***** Passage fourni

Mais comment affirmer nos résistances, de l’émeutier de cité au chômeur qui se lève tard, face aux vieilles catégories de pensées ?
Nous avons tous nos hauts et nos bas, et parfois on se sent perdu, en particulier parce que nos luttes sont fragmentées. Je vois ça en termes de création de failles, d’espaces ou de moments dans lesquels nous disons : « Ici, dans cet espace ou ce moment, nous ne ferons pas ce que le capital veut que nous fassions. » Des failles plus que de simples espaces autonomes. Les failles s’agrandissent, courent, se creusent. Ces failles sont les espaces du « faire contre le travail ». Si, comme la gauche traditionnelle, nous sommes aveugles à cet antagonisme, tout le reste suit : l’État, le pouvoir, le progrès, etc.

**********

▶ _Actions à mener_:
**a.** Dans le passage, relevez tous les verbes conjugués qui décrivent l'action des failles dans la phrase commençant par « Les failles ».
**b.** Répondez à ces questions d'après le passage :
(i) Pour quelle raison se sent-on parfois perdu ?
(ii) De quoi les failles sont-elles les espaces ?
(iii) Quels deux exemples de résistances la question d'ouverture cite-t-elle ?
Les enregistrements forment un matériau indépendant du passage.

***** Données disponibles

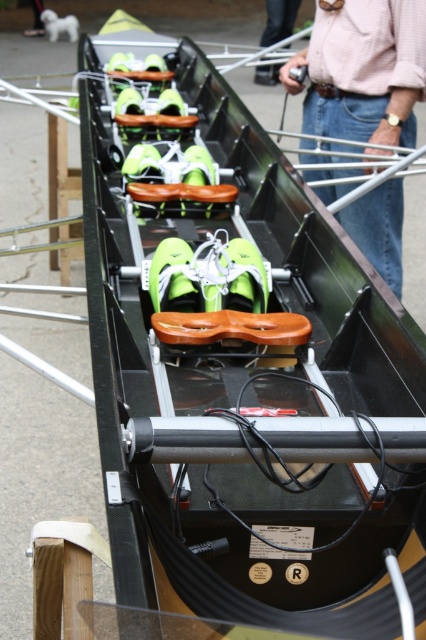
Question: Does pink shirt at upper center appear on the left side of pink fabric shirt at upper center?

Choices:
 (A) yes
 (B) no

Answer: (A)

Question: Is pink shirt at upper center thinner than pink fabric shirt at upper center?

Choices:
 (A) yes
 (B) no

Answer: (B)

Question: Which point is closer to the camera?

Choices:
 (A) (276, 74)
 (B) (377, 257)

Answer: (B)

Question: Among these objects, which one is nearest to the camera?

Choices:
 (A) pink fabric shirt at upper center
 (B) pink shirt at upper center

Answer: (B)

Question: Which of the following is the farthest from the observer?

Choices:
 (A) (293, 12)
 (B) (414, 28)

Answer: (A)

Question: Is pink shirt at upper center to the left of pink fabric shirt at upper center from the viewer's perspective?

Choices:
 (A) yes
 (B) no

Answer: (A)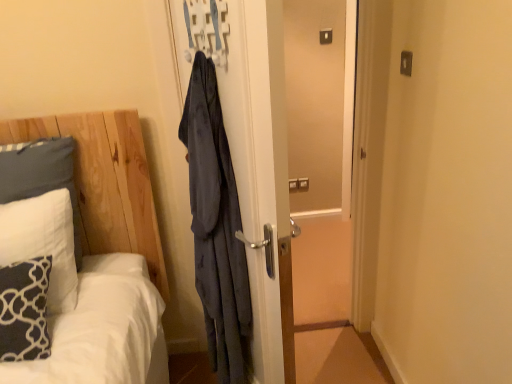
Question: Considering the relative sizes of white soft pillow at left, positioned as the 1th pillow in back-to-front order, and dark blue textured pillow at lower left, which is the 1th pillow in front-to-back order, in the image provided, is white soft pillow at left, positioned as the 1th pillow in back-to-front order, thinner than dark blue textured pillow at lower left, which is the 1th pillow in front-to-back order,?

Choices:
 (A) yes
 (B) no

Answer: (A)

Question: Are white soft pillow at left, positioned as the 1th pillow in back-to-front order, and dark blue textured pillow at lower left, which is the 1th pillow in front-to-back order, far apart?

Choices:
 (A) yes
 (B) no

Answer: (B)

Question: Does white soft pillow at left, positioned as the 1th pillow in back-to-front order, lie behind dark blue textured pillow at lower left, which is the 1th pillow in front-to-back order?

Choices:
 (A) no
 (B) yes

Answer: (B)

Question: Can you confirm if white soft pillow at left, positioned as the 1th pillow in back-to-front order, is positioned to the left of dark blue textured pillow at lower left, which ranks as the 3th pillow in back-to-front order?

Choices:
 (A) yes
 (B) no

Answer: (A)

Question: Is white soft pillow at left, positioned as the 1th pillow in back-to-front order, facing towards dark blue textured pillow at lower left, which ranks as the 3th pillow in back-to-front order?

Choices:
 (A) no
 (B) yes

Answer: (B)

Question: Considering the positions of point (25, 157) and point (320, 33), is point (25, 157) closer or farther from the camera than point (320, 33)?

Choices:
 (A) farther
 (B) closer

Answer: (B)

Question: From a real-world perspective, is white soft pillow at left, positioned as the 1th pillow in back-to-front order, physically located above or below matte plastic light switch at upper center?

Choices:
 (A) below
 (B) above

Answer: (A)

Question: From the image's perspective, is white soft pillow at left, positioned as the 1th pillow in back-to-front order, located above or below matte plastic light switch at upper center?

Choices:
 (A) below
 (B) above

Answer: (A)

Question: In terms of width, does white soft pillow at left, positioned as the 1th pillow in back-to-front order, look wider or thinner when compared to matte plastic light switch at upper center?

Choices:
 (A) thin
 (B) wide

Answer: (B)

Question: From a real-world perspective, is white soft pillow at left, positioned as the second pillow in front-to-back order, physically located above or below dark blue textured pillow at lower left, which is the 1th pillow in front-to-back order?

Choices:
 (A) below
 (B) above

Answer: (B)

Question: Is white soft pillow at left, positioned as the second pillow in front-to-back order, in front of or behind dark blue textured pillow at lower left, which is the 1th pillow in front-to-back order, in the image?

Choices:
 (A) front
 (B) behind

Answer: (B)

Question: Would you say white soft pillow at left, which is the 2th pillow in back-to-front order, is to the left or to the right of dark blue textured pillow at lower left, which is the 1th pillow in front-to-back order, in the picture?

Choices:
 (A) right
 (B) left

Answer: (B)

Question: Is point (8, 241) positioned closer to the camera than point (27, 269)?

Choices:
 (A) farther
 (B) closer

Answer: (A)

Question: In terms of width, does matte plastic light switch at upper center look wider or thinner when compared to white soft pillow at left, which is the third pillow from front to back?

Choices:
 (A) thin
 (B) wide

Answer: (A)

Question: In terms of height, does matte plastic light switch at upper center look taller or shorter compared to white soft pillow at left, which is the third pillow from front to back?

Choices:
 (A) short
 (B) tall

Answer: (A)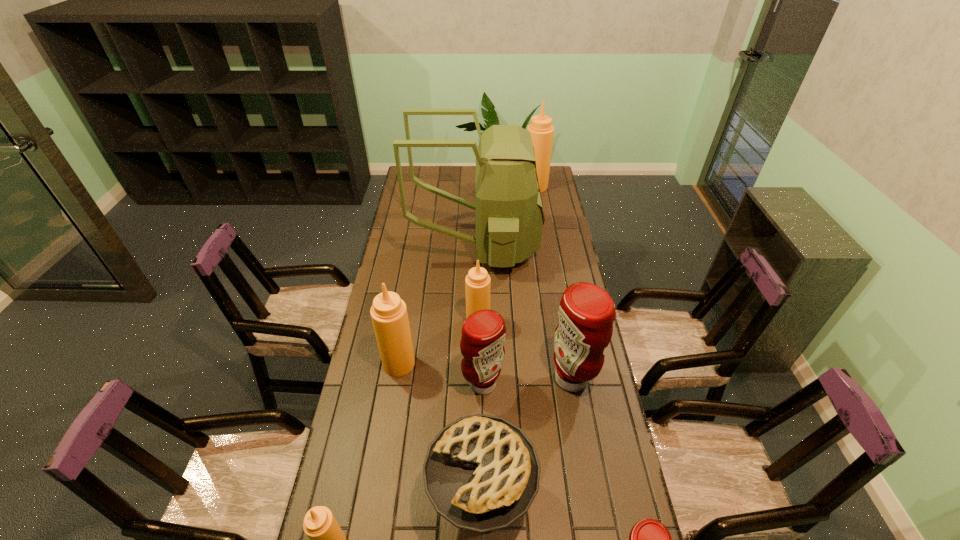
Find the location of a particular element. The image size is (960, 540). object that is at the far right corner is located at coordinates (542, 131).

The image size is (960, 540). Find the location of `vacant space at the left edge of the desktop`. vacant space at the left edge of the desktop is located at coordinates (391, 453).

Find the location of `vacant space at the right edge of the desktop`. vacant space at the right edge of the desktop is located at coordinates (542, 235).

Image resolution: width=960 pixels, height=540 pixels. I want to click on vacant area at the far left corner, so [420, 175].

The width and height of the screenshot is (960, 540). What are the coordinates of `free point between the green backpack and the third farthest tan condiment` in the screenshot? It's located at (438, 305).

Point out which object is positioned as the sixth nearest to the farthest tan condiment. Please provide its 2D coordinates. Your answer should be formatted as a tuple, i.e. [(x, y)], where the tuple contains the x and y coordinates of a point satisfying the conditions above.

[(481, 473)]

Locate an element on the screen. The width and height of the screenshot is (960, 540). the closest object relative to the third farthest object is located at coordinates (483, 333).

Identify the location of the seventh closest condiment relative to the second farthest object. The image size is (960, 540). (649, 539).

Select which condiment is the third closest to the second smallest tan condiment. Please provide its 2D coordinates. Your answer should be formatted as a tuple, i.e. [(x, y)], where the tuple contains the x and y coordinates of a point satisfying the conditions above.

[(586, 312)]

Find the location of a particular element. The image size is (960, 540). the second closest tan condiment relative to the leftmost object is located at coordinates (477, 283).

**********

▶ _Résultats par ordre_:
**a.** s'agrandissent, courent, se creusent

**b.**
(i) Parce que nos luttes sont fragmentées.
(ii) Du « faire contre le travail ».
(iii) L'émeutier de cité et le chômeur qui se lève tard.